_Reading text_
.....

I am concerned about the message that we might be sending. We must protect under-16-year-olds, not reduce the age of consent any further. As I said, I am concerned generally that we have reduced the age of consent too far and too fast. We have introduced one reduction in the age of consent hot on the heels of another. If the amendment is adopted, to avoid any possible misunderstanding, there has to be vigorous enforcement of that aspect of the law. An amendment like this has to go hand in hand with a vigorous approach and a strong and credible legal framework.

I am worried about the apparent change in the number of prosecutions brought against people over 21 for offences of buggery with males of under 16 years of age. There is at least a coincidence between a big reduction in the number of such prosecutions and the reduction in the age of consent. Figures from the House of Commons Library show that the numbers of prosecutions of over-21-year-olds for buggery with under-16s in 1993 and 1994--before the age of consent had been reduced--were 293 and 291 respectively. Since then, there has been a significant collapse in the number of such prosecutions. In 1995--the first year in which 18 was the age of consent--there were 151 such prosecutions; in 1996 there were 73; and in 1997 there 103.

Mr. Mike Hall (Weaver Vale): What has that to do with the amendment?

.....

_Instruction 1_
Output the debate passage word for word from "I am worried" to "with the amendment?".
The debate passage and the records below it come from unrelated sources.

.....

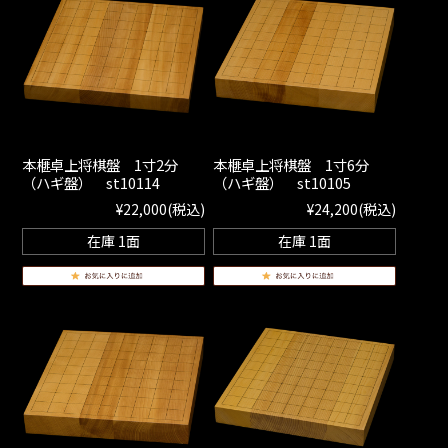
本榧卓上将棋盤 1寸2分
本榧卓上将棋盤 1寸6分
（ハギ盤） st10114
（ハギ盤） st10105
¥22,000
(税込)
¥24,200
(税込)
在庫 1面
在庫 1面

.....

_Instruction 2_
Return every line of text read from the records, unchanged and in order, leaving out the pictures.

_Response area 1_
I am worried about the apparent change in the number of prosecutions brought against people over 21 for offences of buggery with males of under 16 years of age. There is at least a coincidence between a big reduction in the number of such prosecutions and the reduction in the age of consent. Figures from the House of Commons Library show that the numbers of prosecutions of over-21-year-olds for buggery with under-16s in 1993 and 1994--before the age of consent had been reduced--were 293 and 291 respectively. Since then, there has been a significant collapse in the number of such prosecutions. In 1995--the first year in which 18 was the age of consent--there were 151 such prosecutions; in 1996 there were 73; and in 1997 there 103.

Mr. Mike Hall (Weaver Vale): What has that to do with the amendment?

_Response area 2_
本榧卓上将棋盤 1寸2分
本榧卓上将棋盤 1寸6分
（ハギ盤） st10114
（ハギ盤） st10105
¥22,000
(税込)
¥24,200
(税込)
在庫 1面
在庫 1面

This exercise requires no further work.